→ Written request 1: Return the stretch of the article on safety performance indicators from "(2) In this" through "many such incidents.", copied word for word.
→ Written request 2: Resume the article on safety performance indicators, picking up right after its last sentence.
** Start of Article **
In other words, a SPI is a measurement you take to make sure that if your safety case is invalidated you'll detect it and notice that your safety case has a problem so that you can fix it.

An important point of all this is that not every metric is an SPI. SPIs are a very specific term. The rest are all KPIs.

KPIs can be very useful, for example in measuring progress toward a functional system. But they are not SPIs unless they meet the definition given above.

NOTES:

The ideas in this posting are due in large part to efforts of Dr. Aaron Kane. He should be cited as a co-author of this work.

(1) Aviation uses SPI for metrics related to the operational phase and SMS activities. The definition given here is rooted in ANSI/UL 4600 and is a superset of the aviation use, including technical metrics and design cycle metrics as well as operational metrics.

(2) In this formulation an SPI is not quite the same as a safety monitor. It might well be that some SPI violations also happen to trigger a vehicle system shutdown. But for many SPI violations there might not be anything actionable at the individual vehicle level. Indeed, some SPI violations might only be detectable at the fleet level in retrospect. For example, if you have a budget of 1 incident per 100 million km of a particular type, an individual vehicle having such an incident does not necessarily mean the safety case has been invalidated. Rather, you need to look across the fleet data history to see if such an incident just happens to be that budgeted one in 100 million based on operational exposure, or is part of a trend of too many such incidents.

(3) We pronounce "SPI" as "S-P-I" rather than "spy" after a very confusing conversation in which we realized we needed to explain to a government official that we were not actually proposing that the CIA become involved with validating autonomous vehicle safety.

Sunday, December 13, 2020

Safety Performance Indicator (SPI) metrics (Metrics Episode 14)

SPIs help ensure that assumptions in the safety case are valid, that risks are being mitigated as effectively as you thought they would be, and that fault and failure responses are actually working the way you thought they would.

Safety Performance Indicators, or SPIs, are safety metrics defined in the Underwriters Laboratories 4600 standard. The 4600 SPI approach covers a number of different ways to approach safety metrics for a self-driving car, divided into several categories.

One type of 4600 SPI safety metric is a system-level safety metric. Some of these are lagging metrics such as the number of collisions, injuries and fatalities. But others have some leading metric characteristics because while they’re taken during deployment, they’re intended to predict loss events. Examples of these are incidents for which no loss occurs, sometimes called near misses or near hits, and the number of traffic rule violations. While by definition, neither of these actually results in a loss, it’s a pretty good bet that if you have many, many near misses and many traffic-rule infractions, eventually something worse will happen.
** End of Article **
** Start of Dataset extract **
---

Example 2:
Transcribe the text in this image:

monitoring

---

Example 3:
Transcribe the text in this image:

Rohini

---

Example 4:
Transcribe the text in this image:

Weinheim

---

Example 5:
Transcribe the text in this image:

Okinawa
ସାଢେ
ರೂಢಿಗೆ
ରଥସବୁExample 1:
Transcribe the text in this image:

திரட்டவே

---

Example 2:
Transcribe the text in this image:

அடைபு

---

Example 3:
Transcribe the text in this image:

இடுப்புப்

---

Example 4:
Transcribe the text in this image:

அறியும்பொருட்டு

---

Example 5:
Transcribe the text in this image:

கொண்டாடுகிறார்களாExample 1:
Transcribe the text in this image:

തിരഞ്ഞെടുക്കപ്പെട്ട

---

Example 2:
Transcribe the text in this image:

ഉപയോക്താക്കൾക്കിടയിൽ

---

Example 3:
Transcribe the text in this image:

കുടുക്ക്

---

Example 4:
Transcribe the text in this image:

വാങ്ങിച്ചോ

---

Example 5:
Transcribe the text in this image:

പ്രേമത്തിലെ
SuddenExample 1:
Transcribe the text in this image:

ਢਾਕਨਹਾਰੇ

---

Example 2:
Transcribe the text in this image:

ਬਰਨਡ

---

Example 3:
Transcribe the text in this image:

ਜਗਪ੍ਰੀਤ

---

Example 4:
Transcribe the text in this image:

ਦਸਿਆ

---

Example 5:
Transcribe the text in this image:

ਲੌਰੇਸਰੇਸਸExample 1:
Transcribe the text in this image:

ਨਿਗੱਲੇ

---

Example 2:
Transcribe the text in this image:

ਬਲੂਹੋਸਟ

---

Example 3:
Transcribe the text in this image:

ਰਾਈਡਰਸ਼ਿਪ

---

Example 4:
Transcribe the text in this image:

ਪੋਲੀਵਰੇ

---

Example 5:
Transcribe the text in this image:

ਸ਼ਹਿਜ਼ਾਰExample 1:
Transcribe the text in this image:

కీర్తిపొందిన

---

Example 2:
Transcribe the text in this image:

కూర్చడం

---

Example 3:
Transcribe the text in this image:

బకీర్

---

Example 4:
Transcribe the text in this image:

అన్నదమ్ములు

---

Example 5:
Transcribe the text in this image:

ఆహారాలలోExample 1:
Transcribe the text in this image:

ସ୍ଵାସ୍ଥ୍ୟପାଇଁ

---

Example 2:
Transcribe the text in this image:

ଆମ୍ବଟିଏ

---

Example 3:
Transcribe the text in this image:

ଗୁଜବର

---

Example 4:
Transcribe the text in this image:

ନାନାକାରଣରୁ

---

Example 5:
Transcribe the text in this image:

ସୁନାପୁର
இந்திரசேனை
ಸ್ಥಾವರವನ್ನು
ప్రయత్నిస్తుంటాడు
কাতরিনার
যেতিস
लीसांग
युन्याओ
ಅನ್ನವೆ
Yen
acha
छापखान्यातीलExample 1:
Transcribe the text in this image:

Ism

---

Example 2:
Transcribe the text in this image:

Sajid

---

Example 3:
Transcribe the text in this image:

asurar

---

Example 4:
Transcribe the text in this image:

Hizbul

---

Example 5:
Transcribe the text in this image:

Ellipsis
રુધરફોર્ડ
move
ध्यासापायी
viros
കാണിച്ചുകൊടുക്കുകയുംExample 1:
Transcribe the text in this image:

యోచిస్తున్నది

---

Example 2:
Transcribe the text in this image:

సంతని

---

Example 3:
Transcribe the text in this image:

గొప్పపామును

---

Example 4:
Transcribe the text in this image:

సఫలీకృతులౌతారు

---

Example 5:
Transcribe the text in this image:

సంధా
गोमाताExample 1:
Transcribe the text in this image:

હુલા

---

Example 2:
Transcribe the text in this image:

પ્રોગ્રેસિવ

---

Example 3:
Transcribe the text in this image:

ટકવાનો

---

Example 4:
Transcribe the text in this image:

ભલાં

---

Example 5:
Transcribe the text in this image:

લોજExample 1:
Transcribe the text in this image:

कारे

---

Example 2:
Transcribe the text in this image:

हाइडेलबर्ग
** End of Dataset extract **
** Start of Dataset extract **
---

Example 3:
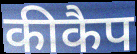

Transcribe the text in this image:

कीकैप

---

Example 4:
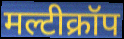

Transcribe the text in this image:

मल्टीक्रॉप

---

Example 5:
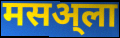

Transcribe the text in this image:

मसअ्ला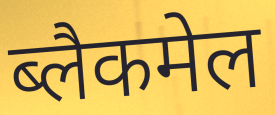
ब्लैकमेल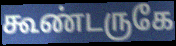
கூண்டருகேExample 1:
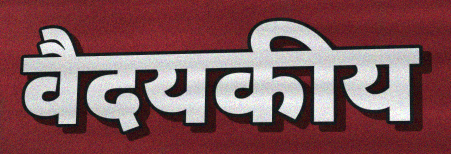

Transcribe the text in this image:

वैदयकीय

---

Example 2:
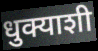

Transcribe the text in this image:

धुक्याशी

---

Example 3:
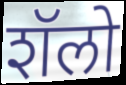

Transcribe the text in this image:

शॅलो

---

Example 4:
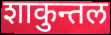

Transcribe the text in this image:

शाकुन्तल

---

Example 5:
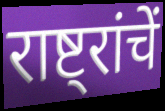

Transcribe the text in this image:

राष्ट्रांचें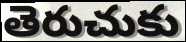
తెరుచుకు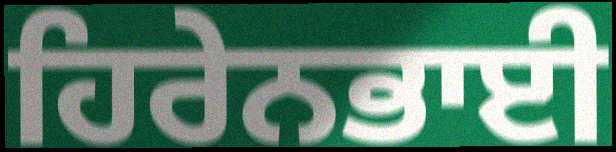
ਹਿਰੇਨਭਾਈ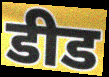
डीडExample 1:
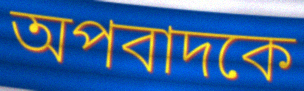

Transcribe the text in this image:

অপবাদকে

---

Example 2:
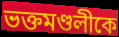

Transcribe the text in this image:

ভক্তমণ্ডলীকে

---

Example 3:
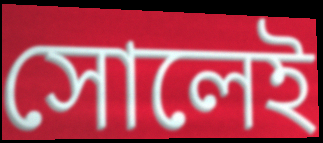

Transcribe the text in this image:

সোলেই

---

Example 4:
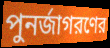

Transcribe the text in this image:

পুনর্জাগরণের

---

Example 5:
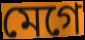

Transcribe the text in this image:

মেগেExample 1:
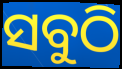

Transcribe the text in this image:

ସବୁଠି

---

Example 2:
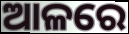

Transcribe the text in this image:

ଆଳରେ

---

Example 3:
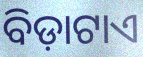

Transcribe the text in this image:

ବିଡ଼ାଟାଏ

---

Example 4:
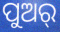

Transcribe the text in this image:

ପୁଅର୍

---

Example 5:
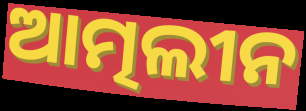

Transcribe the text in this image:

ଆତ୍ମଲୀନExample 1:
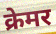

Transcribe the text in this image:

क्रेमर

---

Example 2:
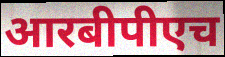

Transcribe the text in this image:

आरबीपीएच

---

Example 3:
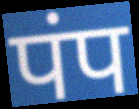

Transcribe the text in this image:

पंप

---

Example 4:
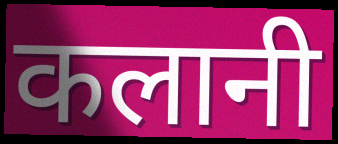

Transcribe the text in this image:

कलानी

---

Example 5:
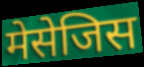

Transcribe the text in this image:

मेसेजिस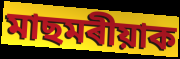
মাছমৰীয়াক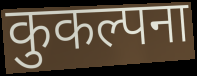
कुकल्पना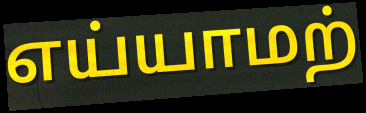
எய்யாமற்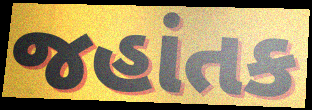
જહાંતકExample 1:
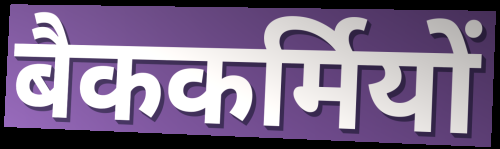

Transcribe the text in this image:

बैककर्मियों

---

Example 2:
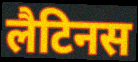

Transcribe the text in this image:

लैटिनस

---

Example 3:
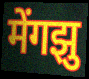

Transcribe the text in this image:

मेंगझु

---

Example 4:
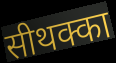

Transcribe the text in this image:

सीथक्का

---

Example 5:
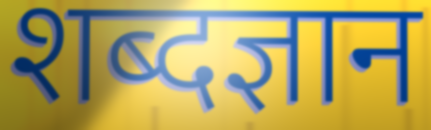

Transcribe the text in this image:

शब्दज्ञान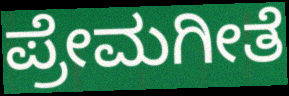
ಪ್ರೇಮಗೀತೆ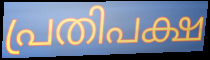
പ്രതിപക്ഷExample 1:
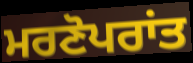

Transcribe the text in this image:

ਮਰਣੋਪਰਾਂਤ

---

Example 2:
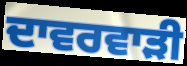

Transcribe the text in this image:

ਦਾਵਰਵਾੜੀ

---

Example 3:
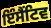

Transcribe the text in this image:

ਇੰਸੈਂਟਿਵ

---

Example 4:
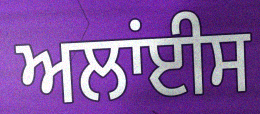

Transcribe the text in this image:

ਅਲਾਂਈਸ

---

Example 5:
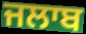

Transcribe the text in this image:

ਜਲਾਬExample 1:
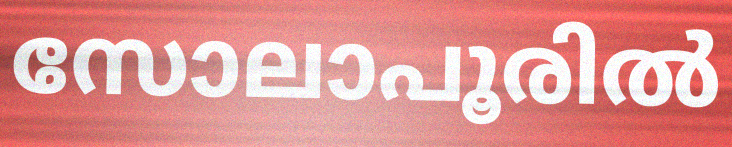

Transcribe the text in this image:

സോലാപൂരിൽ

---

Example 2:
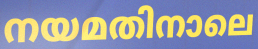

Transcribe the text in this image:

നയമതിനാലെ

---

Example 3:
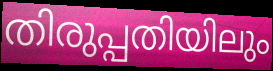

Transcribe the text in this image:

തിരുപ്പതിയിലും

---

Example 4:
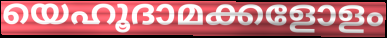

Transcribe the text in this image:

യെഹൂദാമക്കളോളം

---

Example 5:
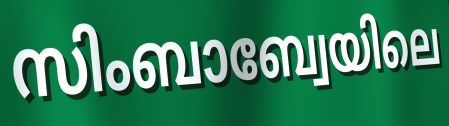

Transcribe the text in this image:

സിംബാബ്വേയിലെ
** End of Dataset extract **
** Start of Dataset extract **
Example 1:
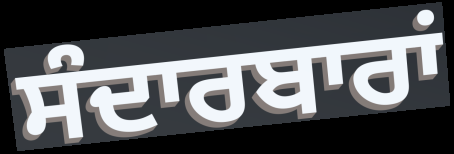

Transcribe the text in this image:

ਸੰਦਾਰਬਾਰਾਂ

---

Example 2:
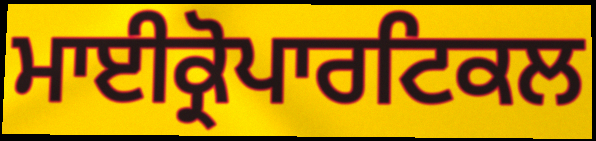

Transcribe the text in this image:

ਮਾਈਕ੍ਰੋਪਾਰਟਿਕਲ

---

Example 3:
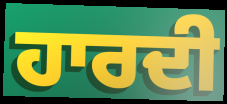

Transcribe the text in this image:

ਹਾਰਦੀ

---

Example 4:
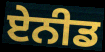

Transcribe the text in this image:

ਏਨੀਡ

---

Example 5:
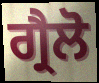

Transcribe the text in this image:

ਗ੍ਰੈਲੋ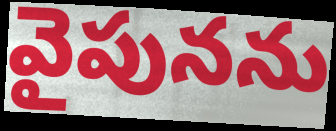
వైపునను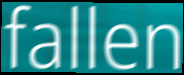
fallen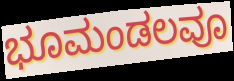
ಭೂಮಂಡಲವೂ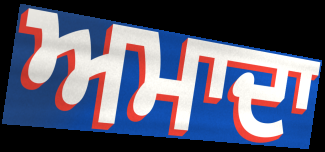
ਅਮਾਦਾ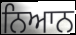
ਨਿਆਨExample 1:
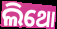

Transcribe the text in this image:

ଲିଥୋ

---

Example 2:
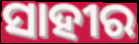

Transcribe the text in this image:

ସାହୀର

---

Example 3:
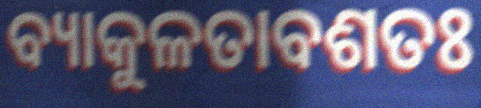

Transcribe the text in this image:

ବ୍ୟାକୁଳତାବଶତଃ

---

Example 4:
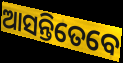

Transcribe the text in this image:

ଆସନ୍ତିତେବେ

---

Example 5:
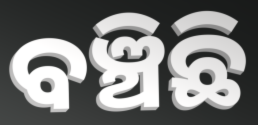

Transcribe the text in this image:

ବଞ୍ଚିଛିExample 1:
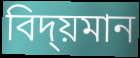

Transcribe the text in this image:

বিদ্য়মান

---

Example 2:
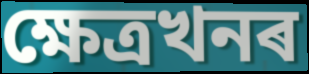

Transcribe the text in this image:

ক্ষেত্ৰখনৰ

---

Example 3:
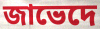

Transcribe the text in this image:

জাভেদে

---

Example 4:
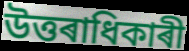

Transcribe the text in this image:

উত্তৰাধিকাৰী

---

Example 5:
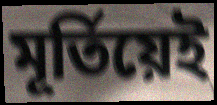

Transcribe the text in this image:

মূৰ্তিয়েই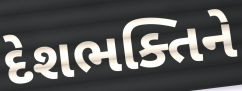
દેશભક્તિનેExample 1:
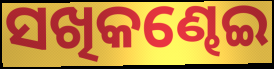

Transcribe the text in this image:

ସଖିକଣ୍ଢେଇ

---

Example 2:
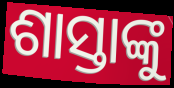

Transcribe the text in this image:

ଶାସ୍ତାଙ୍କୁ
** End of Dataset extract **
→ Output 1:
(2) In this formulation an SPI is not quite the same as a safety monitor. It might well be that some SPI violations also happen to trigger a vehicle system shutdown. But for many SPI violations there might not be anything actionable at the individual vehicle level. Indeed, some SPI violations might only be detectable at the fleet level in retrospect. For example, if you have a budget of 1 incident per 100 million km of a particular type, an individual vehicle having such an incident does not necessarily mean the safety case has been invalidated. Rather, you need to look across the fleet data history to see if such an incident just happens to be that budgeted one in 100 million based on operational exposure, or is part of a trend of too many such incidents.

→ Output 2:
Another type of 4600 metric is intended to deal with ineffective risk mitigation. An important type of SPI relates to measuring that hazards and faults are not occurring more frequently than expected in the field.

Here’s a narrow but concrete example. Let’s assume your design takes into account that you might lose one in a million network packets due to corrupted data being detected. But out in the field, you’re dropping every tenth network packet. Something’s clearly wrong, and it’s a pretty good chance that undetected errors are slipping through. You need to do something about that situation to maintain safety.

A broader example is that a very rare hazard might be deemed not to be risky because it just essentially never happens. But just because you think it almost never happens doesn’t mean that’s what happens in the real world. You need to take data to make sure that something you thought would happen to one vehicle in the fleet every hundred years isn’t in fact happening every day to someone, because if that’s the case, you badly misestimated your risk.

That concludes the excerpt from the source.